YOUR INSTRUCTIONS:
Edit the lines from the one with "common name: Northern wheatear" through the end of the material, changing "phylum" to "division" and leaving all else untouched. Return only those lines.

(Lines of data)

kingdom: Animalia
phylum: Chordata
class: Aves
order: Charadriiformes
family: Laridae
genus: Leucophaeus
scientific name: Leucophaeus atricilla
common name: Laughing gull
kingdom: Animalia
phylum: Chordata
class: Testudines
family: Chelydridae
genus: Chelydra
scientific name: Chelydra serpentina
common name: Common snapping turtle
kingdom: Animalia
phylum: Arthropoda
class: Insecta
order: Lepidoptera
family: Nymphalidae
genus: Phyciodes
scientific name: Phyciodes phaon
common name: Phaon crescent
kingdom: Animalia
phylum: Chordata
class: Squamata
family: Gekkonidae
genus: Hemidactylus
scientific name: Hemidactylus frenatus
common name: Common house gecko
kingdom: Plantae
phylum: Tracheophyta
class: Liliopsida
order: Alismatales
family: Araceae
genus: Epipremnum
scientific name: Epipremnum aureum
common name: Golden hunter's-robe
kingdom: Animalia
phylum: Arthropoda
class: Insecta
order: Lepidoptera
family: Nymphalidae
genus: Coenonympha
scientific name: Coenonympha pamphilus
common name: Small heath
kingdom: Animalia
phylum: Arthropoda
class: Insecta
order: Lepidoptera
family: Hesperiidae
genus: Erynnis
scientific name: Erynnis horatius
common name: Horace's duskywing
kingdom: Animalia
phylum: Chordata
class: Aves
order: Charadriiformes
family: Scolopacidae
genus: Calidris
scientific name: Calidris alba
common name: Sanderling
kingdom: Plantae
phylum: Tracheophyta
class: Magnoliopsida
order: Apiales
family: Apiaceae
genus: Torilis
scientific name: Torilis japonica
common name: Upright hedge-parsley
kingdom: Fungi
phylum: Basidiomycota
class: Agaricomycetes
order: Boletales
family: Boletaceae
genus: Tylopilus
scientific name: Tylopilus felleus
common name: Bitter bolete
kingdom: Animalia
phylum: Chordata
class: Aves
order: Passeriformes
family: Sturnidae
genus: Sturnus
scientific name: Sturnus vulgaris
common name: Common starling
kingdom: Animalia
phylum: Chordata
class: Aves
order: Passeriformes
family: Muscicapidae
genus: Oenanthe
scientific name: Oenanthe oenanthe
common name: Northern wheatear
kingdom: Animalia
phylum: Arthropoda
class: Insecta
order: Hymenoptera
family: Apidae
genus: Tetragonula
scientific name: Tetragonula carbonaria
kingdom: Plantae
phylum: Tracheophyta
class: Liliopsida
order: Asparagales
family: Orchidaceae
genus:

OUTPUT:
common name: Northern wheatear
kingdom: Animalia
division: Arthropoda
class: Insecta
order: Hymenoptera
family: Apidae
genus: Tetragonula
scientific name: Tetragonula carbonaria
kingdom: Plantae
division: Tracheophyta
class: Liliopsida
order: Asparagales
family: Orchidaceae
genus:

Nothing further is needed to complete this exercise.